= Prompt =
Down to the last line, restate the records word for word, but not the pictures.

= Itemized modification records =
##############################

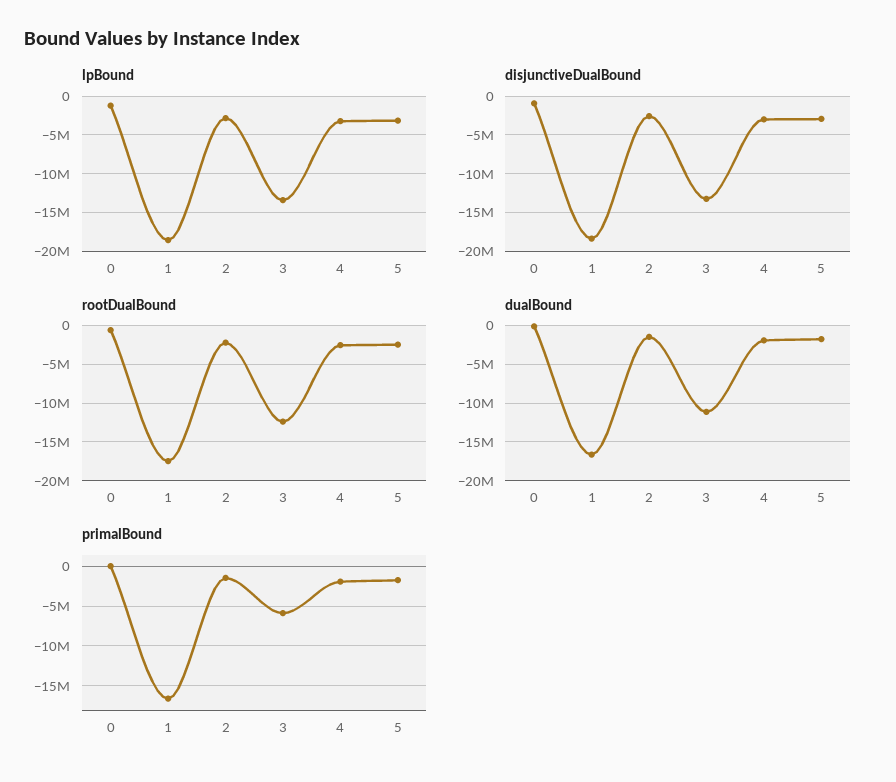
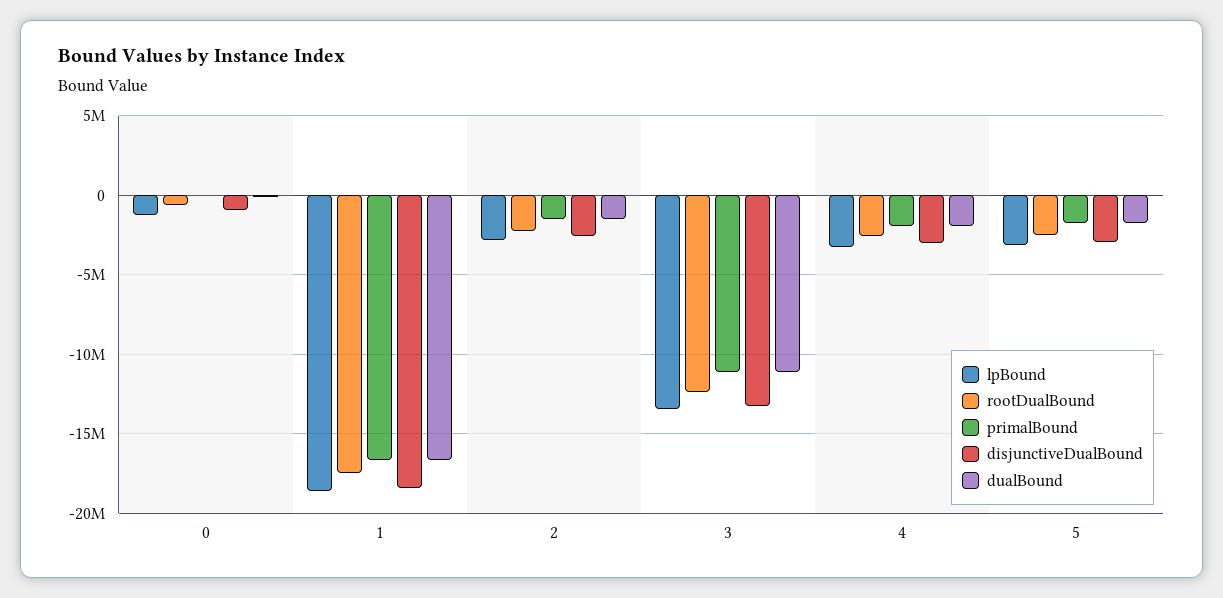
  {
    "lpBound": {
      "0": -1000000,
      "1": -18500000,
      "2": -3000000,
      "3": -13500000,
      "4": -3000000,
      "5": -3000000
    },
    "disjunctiveDualBound": {
      "0": -1000000,
      "1": -18500000,
      "2": -2500000,
      "3": -13500000,
      "4": -3000000,
      "5": -3000000
    },
    "rootDualBound": {
      "0": -500000,
      "1": -17500000,
      "2": -2000000,
      "3": -12500000,
      "4": -2500000,
      "5": -2500000
    },
    "dualBound": {
      "0": 0,
      "1": -16500000,
      "2": -1500000,
      "3": -11000000,
      "4": -2000000,
      "5": -2000000
    },
    "primalBound": {
      "0": 0,
      "1": -16500000,
      "2": -1500000,
-     "3": -6000000,
+     "3": -11000000,
      "4": -2000000,
      "5": -2000000
    }
  }

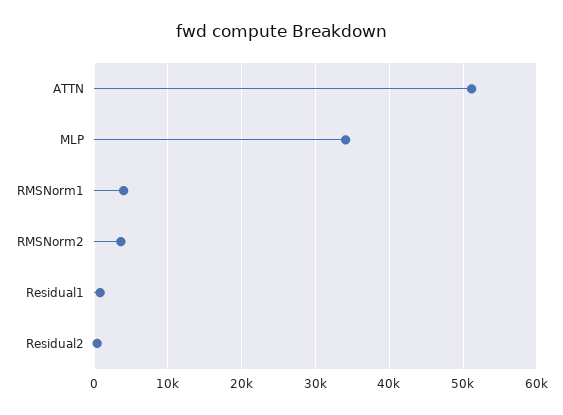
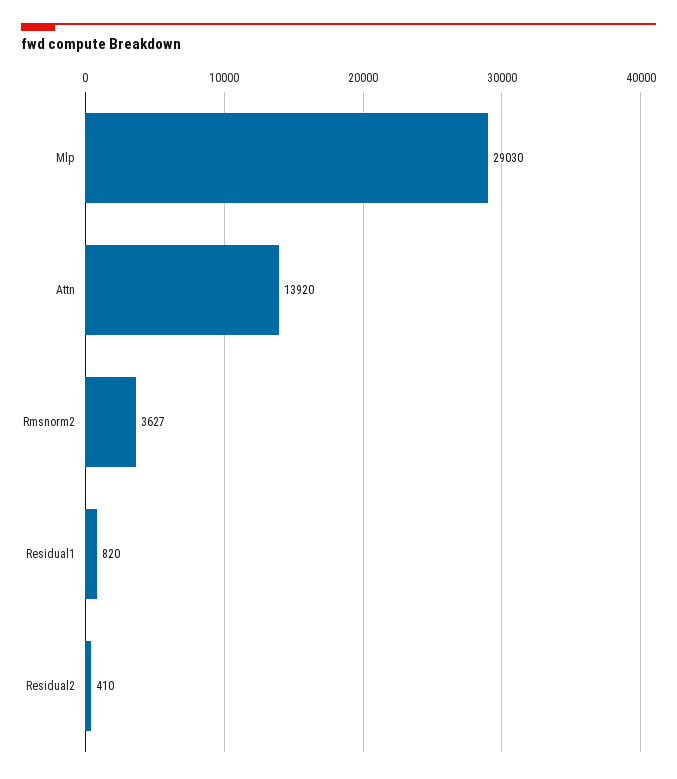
  {
-   "ATTN": 51000,
+   "ATTN": 13920,
-   "MLP": 34000,
+   "MLP": 29030,
-   "RMSNorm1": 4000,
    "RMSNorm2": 3627,
    "Residual1": 820,
    "Residual2": 410
  }

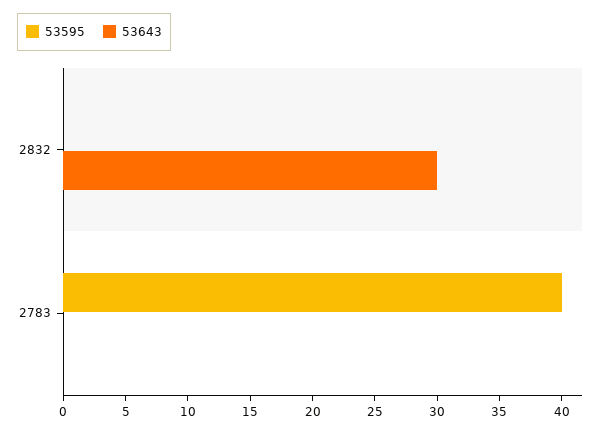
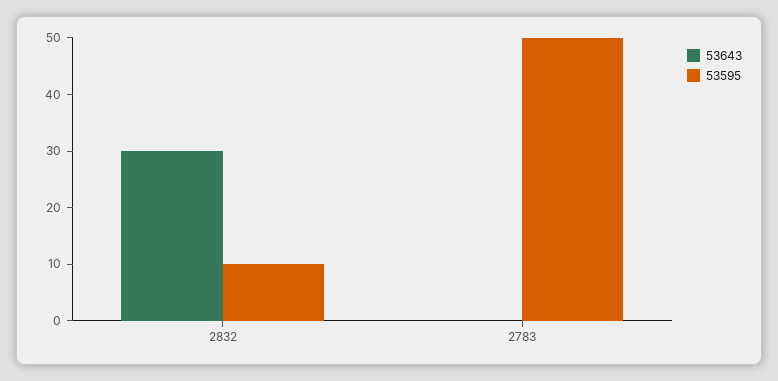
  {
    "53595": {
-     "2832": 0,
+     "2832": 10,
-     "2783": 40
+     "2783": 50
    },
    "53643": {
      "2832": 30,
      "2783": 0
    }
  }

##############################

= Your response =
  {
    "lpBound": {
      "0": -1000000,
      "1": -18500000,
      "2": -3000000,
      "3": -13500000,
      "4": -3000000,
      "5": -3000000
    },
    "disjunctiveDualBound": {
      "0": -1000000,
      "1": -18500000,
      "2": -2500000,
      "3": -13500000,
      "4": -3000000,
      "5": -3000000
    },
    "rootDualBound": {
      "0": -500000,
      "1": -17500000,
      "2": -2000000,
      "3": -12500000,
      "4": -2500000,
      "5": -2500000
    },
    "dualBound": {
      "0": 0,
      "1": -16500000,
      "2": -1500000,
      "3": -11000000,
      "4": -2000000,
      "5": -2000000
    },
    "primalBound": {
      "0": 0,
      "1": -16500000,
      "2": -1500000,
-     "3": -6000000,
+     "3": -11000000,
      "4": -2000000,
      "5": -2000000
    }
  }

  {
-   "ATTN": 51000,
+   "ATTN": 13920,
-   "MLP": 34000,
+   "MLP": 29030,
-   "RMSNorm1": 4000,
    "RMSNorm2": 3627,
    "Residual1": 820,
    "Residual2": 410
  }

  {
    "53595": {
-     "2832": 0,
+     "2832": 10,
-     "2783": 40
+     "2783": 50
    },
    "53643": {
      "2832": 30,
      "2783": 0
    }
  }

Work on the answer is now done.